India’s first women fighter pilots were commissioned into the Indian Air Force last year. Women have always been an instrumental part of the armed forces, playing important roles, in the army, air force and the navy. The contribution of women in the armed forces have been exceptional and it has come at an essential time.
18 years ago from today, two women air force pilots went into war zone, during the Kargil War. They flied in an area where Pakistani soldiers fired bullets and missiles at pretty much anything they can spot flying. Flt Lt. Gunjan Saxena and Flt. Lt Srividya Rajan flew their Cheetah helicopter which was unarmed and could be an easy target for any air force as it was entirely defenceless against any enemy fire.
For any females in the forces back then, there was always a extra pressure which they had to tackle in order to match their male counterparts.

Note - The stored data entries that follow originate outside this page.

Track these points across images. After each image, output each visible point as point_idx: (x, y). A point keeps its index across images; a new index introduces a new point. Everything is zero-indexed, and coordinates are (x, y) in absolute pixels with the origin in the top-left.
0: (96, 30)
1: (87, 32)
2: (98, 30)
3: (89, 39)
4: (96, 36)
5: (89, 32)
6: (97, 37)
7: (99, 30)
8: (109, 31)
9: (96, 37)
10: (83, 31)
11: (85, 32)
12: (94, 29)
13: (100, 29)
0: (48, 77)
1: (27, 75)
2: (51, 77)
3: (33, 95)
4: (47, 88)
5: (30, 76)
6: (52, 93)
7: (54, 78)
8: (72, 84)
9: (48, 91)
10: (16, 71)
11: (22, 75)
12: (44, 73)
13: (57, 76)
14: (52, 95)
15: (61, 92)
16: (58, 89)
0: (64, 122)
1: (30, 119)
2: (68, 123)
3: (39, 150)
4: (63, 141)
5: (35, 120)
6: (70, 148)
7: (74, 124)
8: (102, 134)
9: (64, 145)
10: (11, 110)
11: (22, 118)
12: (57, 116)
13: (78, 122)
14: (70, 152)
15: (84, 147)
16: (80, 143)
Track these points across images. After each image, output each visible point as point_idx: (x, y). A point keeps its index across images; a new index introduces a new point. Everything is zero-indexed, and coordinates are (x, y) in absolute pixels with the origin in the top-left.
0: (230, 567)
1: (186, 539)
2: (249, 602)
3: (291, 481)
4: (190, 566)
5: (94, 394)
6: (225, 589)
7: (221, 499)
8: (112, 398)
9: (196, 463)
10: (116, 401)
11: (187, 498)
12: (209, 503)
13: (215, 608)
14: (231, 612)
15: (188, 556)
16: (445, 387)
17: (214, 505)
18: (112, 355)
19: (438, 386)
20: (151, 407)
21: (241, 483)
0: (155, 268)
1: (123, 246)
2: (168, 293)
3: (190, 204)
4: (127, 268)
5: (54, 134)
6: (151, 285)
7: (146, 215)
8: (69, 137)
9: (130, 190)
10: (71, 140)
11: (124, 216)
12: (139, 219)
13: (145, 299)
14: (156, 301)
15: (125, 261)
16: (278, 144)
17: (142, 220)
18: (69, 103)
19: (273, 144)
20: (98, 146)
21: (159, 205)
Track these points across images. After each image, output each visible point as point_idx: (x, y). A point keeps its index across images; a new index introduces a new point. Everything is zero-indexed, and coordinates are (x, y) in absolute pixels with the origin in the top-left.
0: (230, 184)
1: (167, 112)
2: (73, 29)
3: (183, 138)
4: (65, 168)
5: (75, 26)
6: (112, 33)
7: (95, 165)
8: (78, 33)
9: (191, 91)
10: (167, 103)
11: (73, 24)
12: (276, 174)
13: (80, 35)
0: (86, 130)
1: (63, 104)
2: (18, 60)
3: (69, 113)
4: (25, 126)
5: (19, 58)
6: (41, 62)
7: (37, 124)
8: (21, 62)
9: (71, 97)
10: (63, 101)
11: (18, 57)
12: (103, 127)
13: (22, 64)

Both Gunjan and Srividya performed even better than what could be expected of any fighter pilot at that time. They had a task on their hand and it was to evacuate the casualties and spotting Pakistani positions in the Kargil region. Due to their nature of job, they have to fly very close to Pakistani positions, the flied at a height which they felt were beyond the range of Pakistan gunners. One day, Gunjan’s Cheetah came under direct attack while it was at Kargil airstrip. A Pakistani soldier had fired either a shoulder missile or a rocket directly at her aircraft. The weapon missed her chopper and hit the hillside behind her. Gunjan didn’t stop there, she continued her operations. According to her, she always carried an INSAS rifle and a revolver with her in any mission. If she crash lands close to Pakistani army positions, she would fight her way or would go down fighting. It will be interesting to note here that Gunjan’s brother was fighting in the Kargil war in the army. Gunjan did 10 sorties to supplying food and other important stuff in the Batalik and Drass sector.
In an interview to NDTV, Gunjan was quoted, “I think inducting women in the fighter stream is a very, very big and a positive step on part of the Air Force. Being a pioneer, I would say, it feels great and I would only say that I hope these women who’ve come into the fighter stream now give their 100 per cent and really, really touch the sky with glory.”
She told Outlook India, “There is no problem about gender as all of us get the same opportunities. Initially the people were a little stunned,” she recalls with a laugh, “but now they are used to it.”